I’ve heard this said – that “nature” – as an entity separate from us, that we need to care for, or enter for our health, or stop wrecking, isn’t actually a thing. There isn’t anything called “Nature” that is outside of us, or beyond us, or distinct from us. It is a concept grounded in a false premise… of our distinctiveness, our separation.
But the colonization of my mind, in which I am, and have been, functionally, for generations, separated from nature, from the land of my ancestors, from my lineage, is so profound, that even when I hear it, I can’t quite GET it. On a bodily level. I have such a strong sense of Nature as being that photograph of the beautiful untouched forest, and of me as me, a being of flesh and hair and brain matter dressed up in clothes… I can’t overlay the two on top of each other.
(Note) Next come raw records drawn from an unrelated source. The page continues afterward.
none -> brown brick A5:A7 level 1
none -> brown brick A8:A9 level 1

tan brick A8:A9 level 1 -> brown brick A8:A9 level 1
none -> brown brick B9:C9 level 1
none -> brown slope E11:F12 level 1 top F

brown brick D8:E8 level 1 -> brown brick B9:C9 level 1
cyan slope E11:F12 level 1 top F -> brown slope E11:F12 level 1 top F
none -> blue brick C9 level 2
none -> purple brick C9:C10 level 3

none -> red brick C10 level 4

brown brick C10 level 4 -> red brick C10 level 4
So, I keep holding on to the idea, like a beautiful smooth pebble I picked up and had to put in my pocket. I keep inviting it to whisper to me: you are nature, nature is you (which is a lot of what decolonizing my thinking has been like, holding on to an idea until it begins to unravel and enter into me…)
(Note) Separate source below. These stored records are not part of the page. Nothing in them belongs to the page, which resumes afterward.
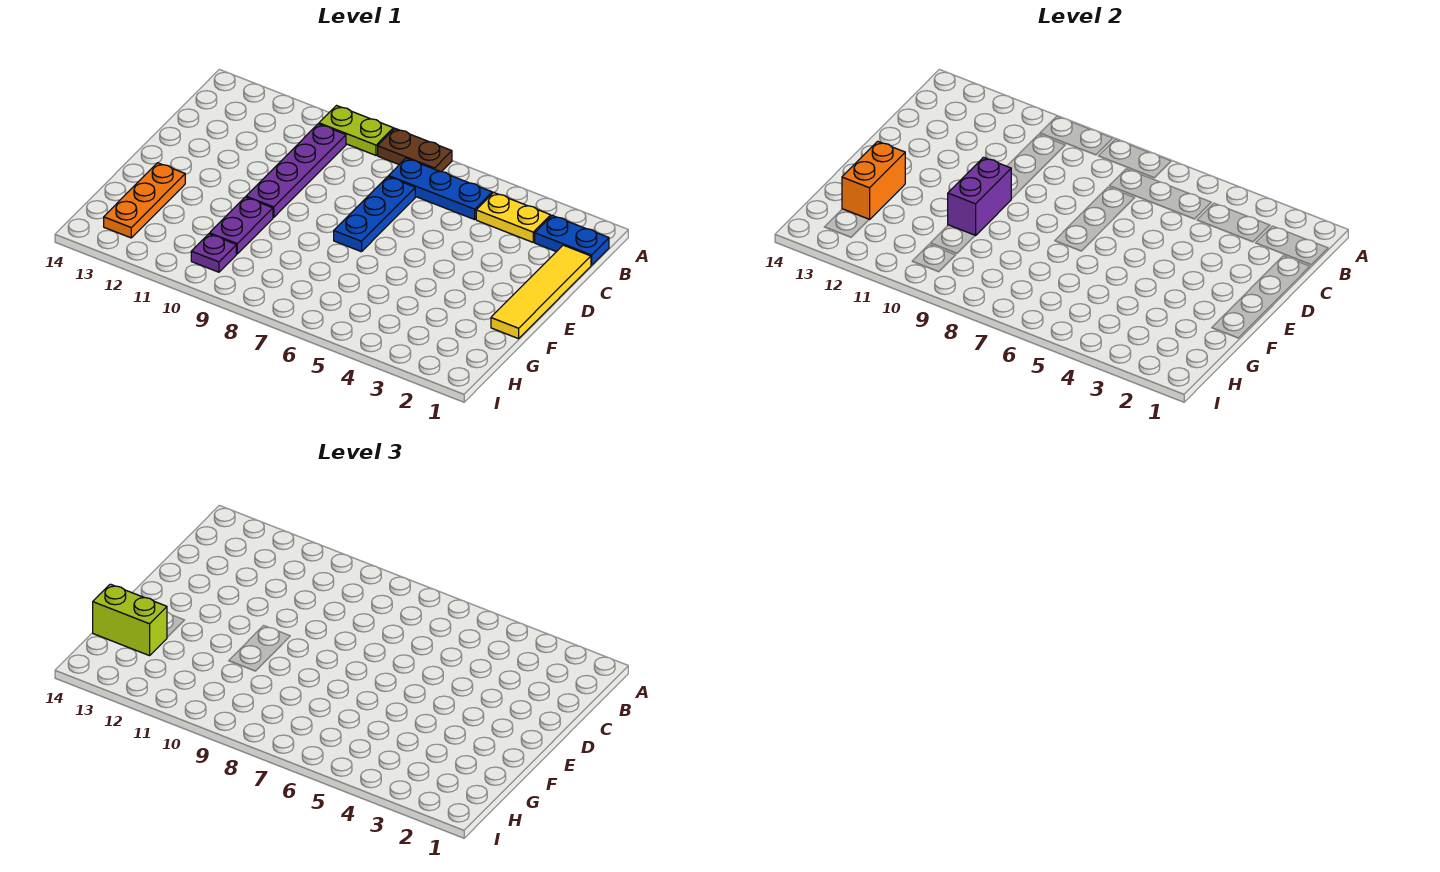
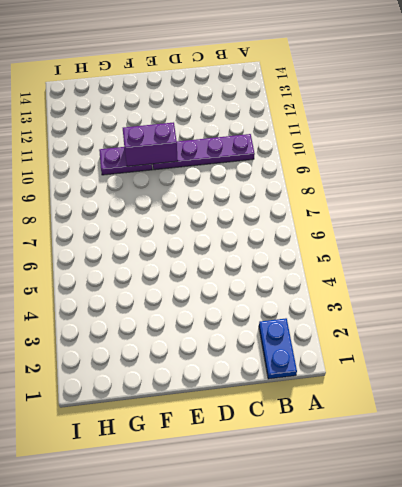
none -> brown plate A7:A8 level 1
none -> lime plate A9:A10 level 1
none -> yellow plate B3:B4 level 1

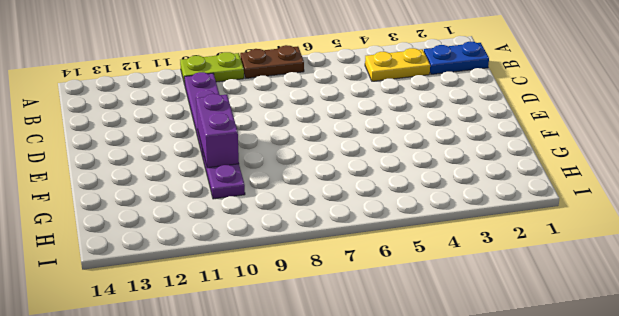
none -> blue plate B5:B7 level 1
none -> yellow tile C1:F1 level 1
none -> blue plate C7:E7 level 1

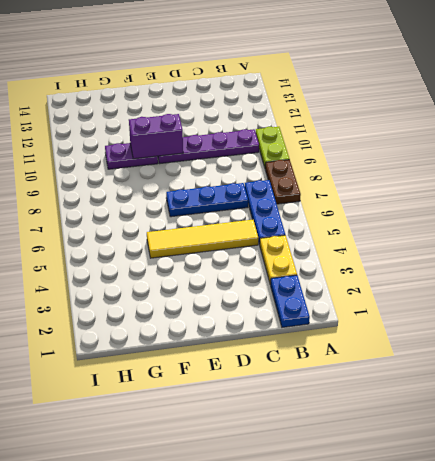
yellow tile C5:F5 level 1 -> yellow tile C1:F1 level 1
none -> orange plate F13:H13 level 1
none -> purple plate H10 level 1
none -> orange brick F13:G13 level 2

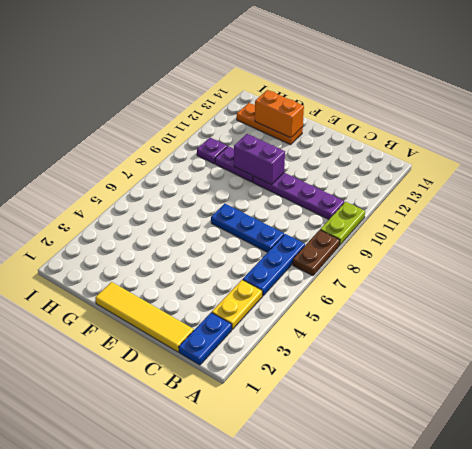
none -> lime brick G13:G14 level 3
And then I discovered @daanis on twitter – the writing of Patty Krawec, writer, podcaster, activist, co-host of Medicine for the Resistance, and host of Ambe: A Year of Indigenous Reading.
Right now, this twitter thread is all I know of her.
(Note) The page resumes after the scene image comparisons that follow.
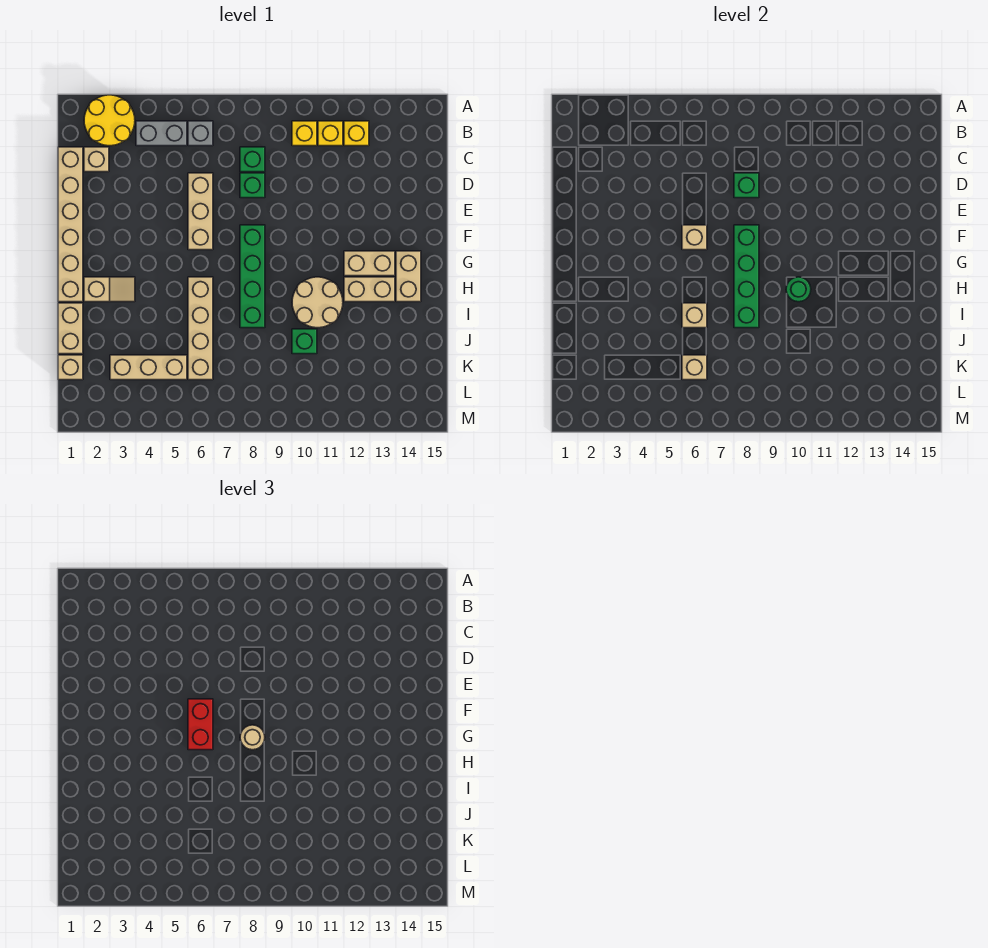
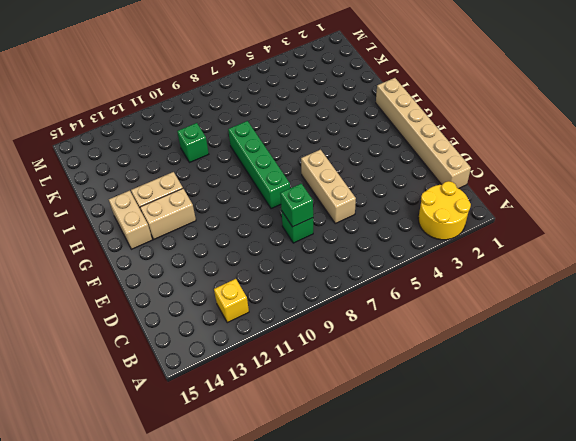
none -> grey brick B4:B5 level 1
none -> grey brick B6 level 1
none -> yellow brick B10 level 1
none -> yellow brick B11 level 1

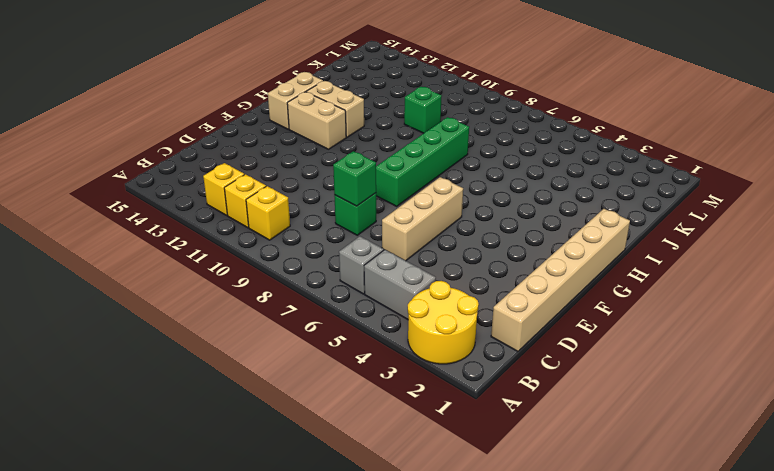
none -> tan brick C2 level 1
none -> green brick C8 level 1
none -> tan slope H2:H3 level 1 top 2
none -> tan brick H6:K6 level 1

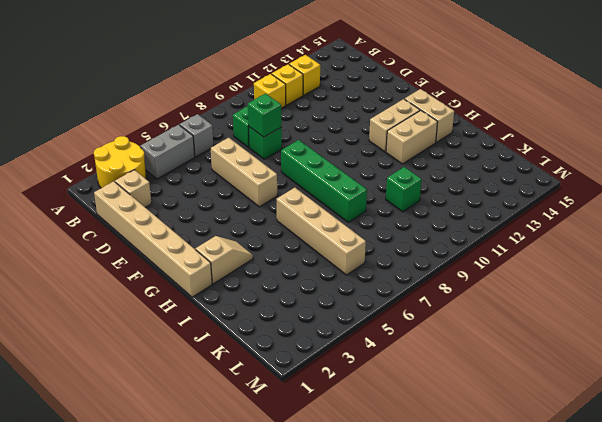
none -> tan round brick H10:I11 level 1
none -> tan brick I1:J1 level 1
none -> tan brick K1 level 1
none -> tan brick K3:K5 level 1

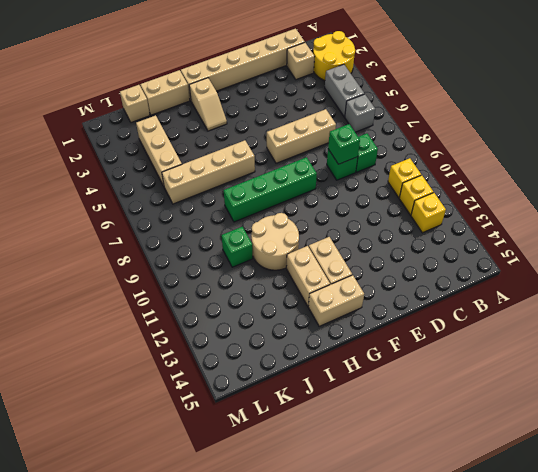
none -> tan brick F6 level 2
none -> green brick F8:I8 level 2
none -> green round brick H10 level 2
none -> tan brick I6 level 2

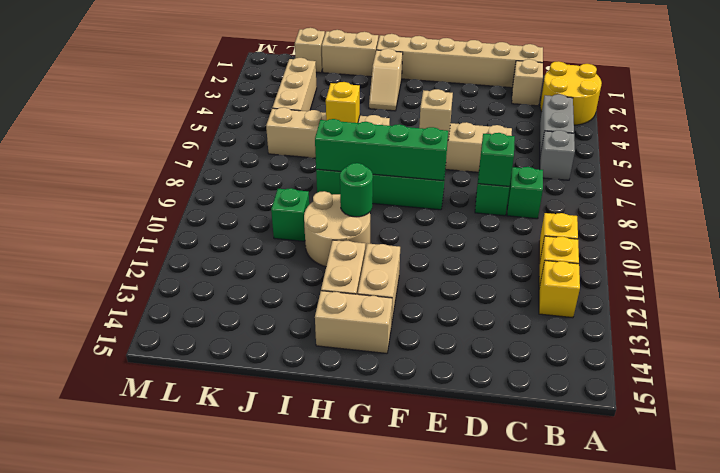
yellow brick I6 level 2 -> tan brick I6 level 2
none -> tan brick K6 level 2
none -> red brick F6:G6 level 3
none -> tan round brick G8 level 3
But it shifted everything for me.
She writes:
When I say that the land is my ancestor, that is a scientific statement. Dr. Keolu Fox, a Kānaka Maoli anthropologist and genomic researcher made this statement in a 2021 video.
The land itself and the conditions of that land, like altitude and climate, impact our genome just as our human ancestors do. We are born on it, die on it; we come from it and return to it. The land is part of us, a relative in a very real way.
Stones are our relatives. Whatever I eat has taken up nutrients from the ground, including minerals, and the stones and the land become part of me. The thunderstorm and the rivers become part of me.
This land had absorbed the blood and sweat of generations, watched babies become old men and women and return to the earth, return to the waters.
We are part of each other. Civilizations rise and fall, and the land continues. It holds the memory of us all. Standing before a presence that large and that old—and making one-sided claims of ownership—is an act of extraordinary hubris.